> Problem to work on:
Look through the listing below and write out exactly the lines from the line with "REF ID:A70020 2" to the line with "Could you also", both included, and no others.

> Given entries:

============

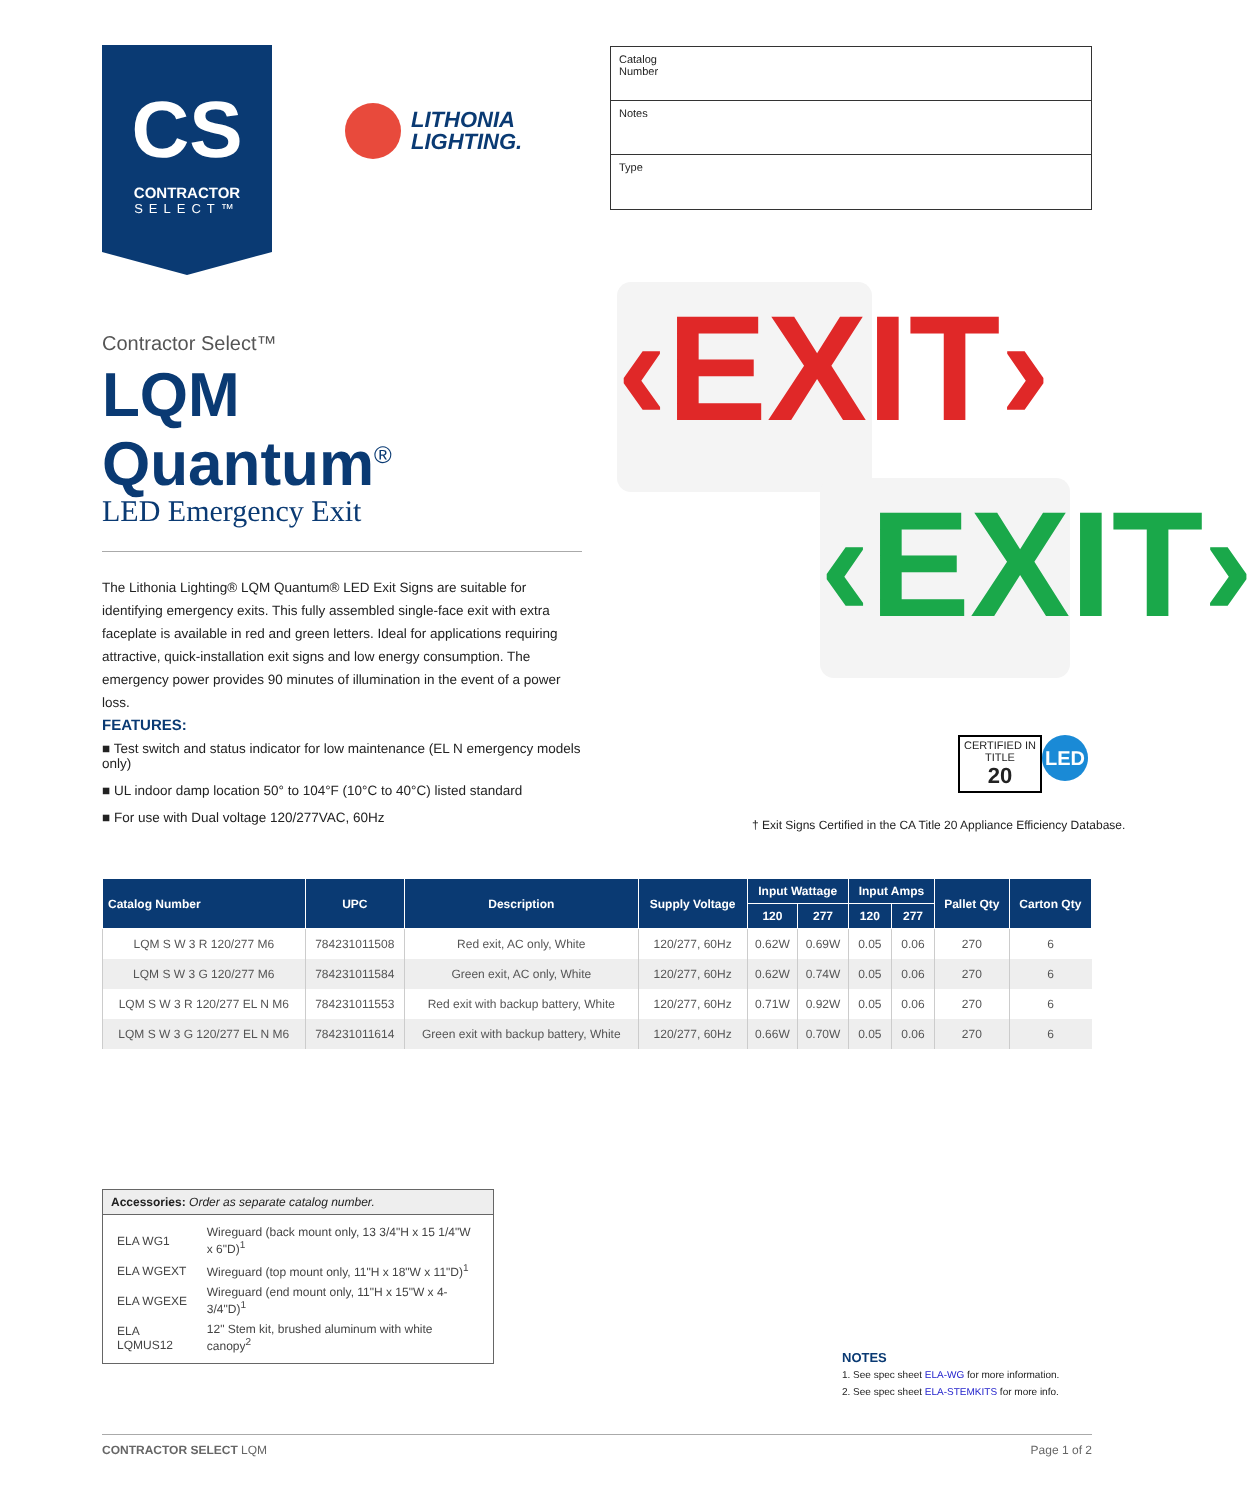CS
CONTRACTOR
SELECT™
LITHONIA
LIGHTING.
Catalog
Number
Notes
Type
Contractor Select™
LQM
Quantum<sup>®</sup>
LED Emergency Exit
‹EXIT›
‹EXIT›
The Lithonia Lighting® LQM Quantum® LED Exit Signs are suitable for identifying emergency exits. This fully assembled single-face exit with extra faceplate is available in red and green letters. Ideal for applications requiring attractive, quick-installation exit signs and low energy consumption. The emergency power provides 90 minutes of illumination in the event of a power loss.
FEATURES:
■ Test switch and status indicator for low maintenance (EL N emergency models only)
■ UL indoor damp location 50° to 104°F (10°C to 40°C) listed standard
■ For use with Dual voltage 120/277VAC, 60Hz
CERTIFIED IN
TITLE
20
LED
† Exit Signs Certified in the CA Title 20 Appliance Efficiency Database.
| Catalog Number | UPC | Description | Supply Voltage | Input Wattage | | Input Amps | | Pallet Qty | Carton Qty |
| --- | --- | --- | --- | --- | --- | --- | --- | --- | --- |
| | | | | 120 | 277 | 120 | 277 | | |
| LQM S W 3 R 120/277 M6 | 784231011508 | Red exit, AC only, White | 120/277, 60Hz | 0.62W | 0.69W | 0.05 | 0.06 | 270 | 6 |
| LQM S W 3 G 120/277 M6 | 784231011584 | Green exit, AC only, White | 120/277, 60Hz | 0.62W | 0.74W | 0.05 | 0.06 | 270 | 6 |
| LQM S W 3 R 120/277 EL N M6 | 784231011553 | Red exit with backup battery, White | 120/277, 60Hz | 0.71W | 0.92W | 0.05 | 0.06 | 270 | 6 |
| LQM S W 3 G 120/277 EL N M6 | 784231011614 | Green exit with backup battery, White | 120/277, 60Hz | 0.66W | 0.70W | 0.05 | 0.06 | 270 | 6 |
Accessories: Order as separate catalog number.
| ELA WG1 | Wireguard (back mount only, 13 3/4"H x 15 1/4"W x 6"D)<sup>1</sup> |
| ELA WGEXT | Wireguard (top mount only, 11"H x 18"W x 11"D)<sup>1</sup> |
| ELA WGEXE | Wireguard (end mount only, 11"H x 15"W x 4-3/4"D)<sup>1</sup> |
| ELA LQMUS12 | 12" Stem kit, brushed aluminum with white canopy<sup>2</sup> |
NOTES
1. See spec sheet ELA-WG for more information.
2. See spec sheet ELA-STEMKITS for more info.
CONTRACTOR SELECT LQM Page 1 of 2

============

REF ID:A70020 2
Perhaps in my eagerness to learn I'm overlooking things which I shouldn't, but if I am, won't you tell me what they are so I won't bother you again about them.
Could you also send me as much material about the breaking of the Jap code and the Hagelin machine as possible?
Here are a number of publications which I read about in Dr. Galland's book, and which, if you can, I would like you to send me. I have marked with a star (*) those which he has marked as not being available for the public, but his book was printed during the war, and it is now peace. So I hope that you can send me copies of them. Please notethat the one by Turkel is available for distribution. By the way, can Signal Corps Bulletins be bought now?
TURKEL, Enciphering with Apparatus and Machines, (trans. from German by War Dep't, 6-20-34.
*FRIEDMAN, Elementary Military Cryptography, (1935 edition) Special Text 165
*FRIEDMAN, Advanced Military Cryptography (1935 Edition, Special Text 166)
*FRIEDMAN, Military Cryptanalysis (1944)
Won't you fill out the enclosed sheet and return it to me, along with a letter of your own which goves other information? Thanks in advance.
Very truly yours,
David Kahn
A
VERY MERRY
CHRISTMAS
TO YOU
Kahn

============

> Task result:
REF ID:A70020 2
Perhaps in my eagerness to learn I'm overlooking things which I shouldn't, but if I am, won't you tell me what they are so I won't bother you again about them.
Could you also send me as much material about the breaking of the Jap code and the Hagelin machine as possible?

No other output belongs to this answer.